Open-space offices are on the rise. The Pros: they offer a great way for us to communicate and collaborate. The Cons: they bring with them many of the same challenges we had in cubicles—a lack of privacy along with noise and distractions. Here are some ways to survive and thrive in an open environment.
Maintain Your Sanity
- Noise-cancelling headphones may be one of the best investments you can make. Whether you play music through them or not, they can give you that oasis of peace in the sea of chaos swirling around you.
- For the times you need to focus hard on a task, block out the time on your calendar and set your IM to “busy”. Some people block out 2-hour no-interruption time slots each day for focused work time.
- Let people know you’d prefer them to schedule a meeting with you any time they have a non-urgent issue, rather than dropping by.

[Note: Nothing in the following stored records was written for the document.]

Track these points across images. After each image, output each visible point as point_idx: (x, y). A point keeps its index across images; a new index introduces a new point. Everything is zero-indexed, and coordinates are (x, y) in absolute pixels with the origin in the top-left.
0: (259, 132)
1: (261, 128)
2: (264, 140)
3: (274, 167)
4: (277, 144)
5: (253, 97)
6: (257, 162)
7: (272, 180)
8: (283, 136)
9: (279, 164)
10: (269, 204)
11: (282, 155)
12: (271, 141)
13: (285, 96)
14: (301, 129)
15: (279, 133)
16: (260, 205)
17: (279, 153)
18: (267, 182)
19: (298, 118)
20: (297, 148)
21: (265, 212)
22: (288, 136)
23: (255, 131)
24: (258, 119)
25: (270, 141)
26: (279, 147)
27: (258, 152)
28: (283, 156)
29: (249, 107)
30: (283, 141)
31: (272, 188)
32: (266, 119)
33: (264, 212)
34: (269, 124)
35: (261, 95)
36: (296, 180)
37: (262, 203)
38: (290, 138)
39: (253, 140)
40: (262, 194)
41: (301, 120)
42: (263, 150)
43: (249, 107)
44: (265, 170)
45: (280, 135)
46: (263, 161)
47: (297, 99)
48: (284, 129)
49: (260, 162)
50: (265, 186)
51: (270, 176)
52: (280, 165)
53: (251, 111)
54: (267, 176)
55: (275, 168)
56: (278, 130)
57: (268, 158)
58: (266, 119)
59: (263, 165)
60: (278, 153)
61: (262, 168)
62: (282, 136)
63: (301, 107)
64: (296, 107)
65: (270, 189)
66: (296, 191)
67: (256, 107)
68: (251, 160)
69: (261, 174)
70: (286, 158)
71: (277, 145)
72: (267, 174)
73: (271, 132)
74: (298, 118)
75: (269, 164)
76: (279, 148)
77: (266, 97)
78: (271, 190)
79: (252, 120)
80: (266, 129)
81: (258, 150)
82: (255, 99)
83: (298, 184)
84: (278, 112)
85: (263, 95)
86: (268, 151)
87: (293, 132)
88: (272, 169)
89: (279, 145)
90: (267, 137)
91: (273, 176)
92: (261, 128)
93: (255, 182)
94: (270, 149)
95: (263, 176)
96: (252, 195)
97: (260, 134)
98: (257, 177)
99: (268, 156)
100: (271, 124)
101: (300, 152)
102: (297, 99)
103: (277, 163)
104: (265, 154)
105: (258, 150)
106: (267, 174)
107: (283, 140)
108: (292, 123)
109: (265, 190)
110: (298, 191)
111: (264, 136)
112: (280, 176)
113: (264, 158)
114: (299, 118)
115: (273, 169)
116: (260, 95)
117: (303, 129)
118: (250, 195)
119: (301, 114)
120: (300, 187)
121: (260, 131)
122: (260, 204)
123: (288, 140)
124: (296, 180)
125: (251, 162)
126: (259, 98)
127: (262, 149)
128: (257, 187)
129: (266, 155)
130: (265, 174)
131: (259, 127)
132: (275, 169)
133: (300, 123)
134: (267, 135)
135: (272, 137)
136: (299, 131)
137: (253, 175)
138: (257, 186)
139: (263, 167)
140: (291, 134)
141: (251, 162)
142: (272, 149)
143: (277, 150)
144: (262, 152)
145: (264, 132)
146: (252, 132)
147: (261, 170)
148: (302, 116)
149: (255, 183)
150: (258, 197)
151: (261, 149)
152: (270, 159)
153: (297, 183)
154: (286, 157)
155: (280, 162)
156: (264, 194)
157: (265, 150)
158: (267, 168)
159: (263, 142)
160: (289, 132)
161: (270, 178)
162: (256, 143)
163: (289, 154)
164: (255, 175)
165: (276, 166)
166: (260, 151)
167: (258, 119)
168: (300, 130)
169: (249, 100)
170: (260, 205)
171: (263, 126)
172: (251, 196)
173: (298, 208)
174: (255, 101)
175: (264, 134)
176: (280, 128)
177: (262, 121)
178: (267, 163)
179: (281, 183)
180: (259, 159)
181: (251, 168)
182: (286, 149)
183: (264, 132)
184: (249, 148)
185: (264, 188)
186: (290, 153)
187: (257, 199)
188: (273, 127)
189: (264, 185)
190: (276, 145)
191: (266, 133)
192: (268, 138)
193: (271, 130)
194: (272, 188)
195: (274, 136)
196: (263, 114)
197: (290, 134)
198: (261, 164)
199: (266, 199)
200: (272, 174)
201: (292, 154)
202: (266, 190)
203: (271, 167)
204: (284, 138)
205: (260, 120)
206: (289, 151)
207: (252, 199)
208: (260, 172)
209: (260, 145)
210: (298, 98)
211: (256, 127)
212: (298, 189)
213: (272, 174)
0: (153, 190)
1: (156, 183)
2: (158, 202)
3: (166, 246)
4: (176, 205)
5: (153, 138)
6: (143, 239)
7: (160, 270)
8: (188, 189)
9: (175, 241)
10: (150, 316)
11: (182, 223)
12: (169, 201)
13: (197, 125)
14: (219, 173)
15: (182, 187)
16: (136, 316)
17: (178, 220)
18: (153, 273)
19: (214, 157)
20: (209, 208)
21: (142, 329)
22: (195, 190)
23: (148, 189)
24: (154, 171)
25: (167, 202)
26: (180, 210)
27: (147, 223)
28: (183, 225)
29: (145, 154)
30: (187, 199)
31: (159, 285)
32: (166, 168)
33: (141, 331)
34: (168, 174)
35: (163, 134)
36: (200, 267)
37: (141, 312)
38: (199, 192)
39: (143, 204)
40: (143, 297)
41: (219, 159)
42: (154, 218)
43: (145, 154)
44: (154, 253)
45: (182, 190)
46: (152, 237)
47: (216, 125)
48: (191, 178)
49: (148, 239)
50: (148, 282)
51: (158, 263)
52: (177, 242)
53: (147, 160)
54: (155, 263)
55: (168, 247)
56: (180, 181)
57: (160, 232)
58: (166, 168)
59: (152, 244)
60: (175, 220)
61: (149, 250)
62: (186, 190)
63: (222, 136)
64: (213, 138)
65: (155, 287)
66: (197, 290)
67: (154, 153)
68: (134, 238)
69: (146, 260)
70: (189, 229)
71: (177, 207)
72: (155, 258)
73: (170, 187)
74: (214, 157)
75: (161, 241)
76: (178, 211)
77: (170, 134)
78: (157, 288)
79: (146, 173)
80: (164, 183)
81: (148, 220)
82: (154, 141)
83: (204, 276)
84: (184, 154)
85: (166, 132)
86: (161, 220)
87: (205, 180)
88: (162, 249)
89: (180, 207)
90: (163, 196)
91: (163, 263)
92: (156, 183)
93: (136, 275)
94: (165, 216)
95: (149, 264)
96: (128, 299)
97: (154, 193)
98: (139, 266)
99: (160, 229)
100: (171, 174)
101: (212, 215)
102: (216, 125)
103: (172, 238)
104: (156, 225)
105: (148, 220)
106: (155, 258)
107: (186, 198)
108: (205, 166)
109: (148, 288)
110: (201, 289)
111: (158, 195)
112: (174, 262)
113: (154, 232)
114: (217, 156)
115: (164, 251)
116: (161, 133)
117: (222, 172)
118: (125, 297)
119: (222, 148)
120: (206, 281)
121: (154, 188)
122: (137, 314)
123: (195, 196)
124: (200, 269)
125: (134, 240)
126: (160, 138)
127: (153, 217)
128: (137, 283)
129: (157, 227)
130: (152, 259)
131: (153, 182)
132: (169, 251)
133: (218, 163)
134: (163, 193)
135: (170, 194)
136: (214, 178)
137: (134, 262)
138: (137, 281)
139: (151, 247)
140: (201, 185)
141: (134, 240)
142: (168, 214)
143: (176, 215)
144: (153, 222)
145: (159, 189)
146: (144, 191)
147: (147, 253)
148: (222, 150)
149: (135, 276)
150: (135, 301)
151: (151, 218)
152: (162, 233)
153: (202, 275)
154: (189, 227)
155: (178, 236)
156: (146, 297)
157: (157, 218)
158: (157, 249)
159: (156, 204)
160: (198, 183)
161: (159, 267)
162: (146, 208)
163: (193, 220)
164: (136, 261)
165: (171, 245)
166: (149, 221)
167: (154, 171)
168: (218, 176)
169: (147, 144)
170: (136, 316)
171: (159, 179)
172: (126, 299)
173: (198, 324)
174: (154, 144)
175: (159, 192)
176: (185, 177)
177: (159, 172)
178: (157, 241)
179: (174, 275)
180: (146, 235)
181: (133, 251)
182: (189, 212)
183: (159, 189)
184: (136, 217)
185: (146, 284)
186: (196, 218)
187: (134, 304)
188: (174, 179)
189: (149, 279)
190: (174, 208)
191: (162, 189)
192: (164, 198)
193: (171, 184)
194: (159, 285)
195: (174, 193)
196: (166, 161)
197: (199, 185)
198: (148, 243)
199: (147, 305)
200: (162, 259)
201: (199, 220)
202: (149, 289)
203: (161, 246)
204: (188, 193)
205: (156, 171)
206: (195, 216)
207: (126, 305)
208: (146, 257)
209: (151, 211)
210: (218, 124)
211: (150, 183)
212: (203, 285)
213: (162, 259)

- If you find you have the same people interrupting you often, it might be wise to schedule daily meeting times with them or the whole team—to better control the unannounced visits.
- Changing your location during the day can boost your productivity and give you the physical and mental refreshment you may need. Try moving to a meeting room, company library, or coffee shop when you need to focus on something important.
- Clear the clutter! Visual “noise” can be as annoying as audible noise. You’ll be better able to focus, produce, and process in clean and streamlined surroundings.
Play Nice with Others
- Just because you can see someone from your desk doesn’t mean they’re available to talk. Find out first if they’re free before stopping by.
- Try not to interrupt someone wearing headphones. They’ve got them on for a reason.
- Keep your volume low when talking on the phone, especially if you’re the type that needs to do a “walkabout” as you talk.
- If you must eat at your desk, be careful of smelly food. Good smells or bad, they all can disturb your neighbors. Cold foods like sandwiches and salads won’t bother anyone; hot foods should be eaten elsewhere.
- Play music, video clips, and movies only through your headset.
- Never read someone’s computer screen or comment on conversations you’ve overheard in the airspace. Resist answering questions you overheard emanating from the desks around you!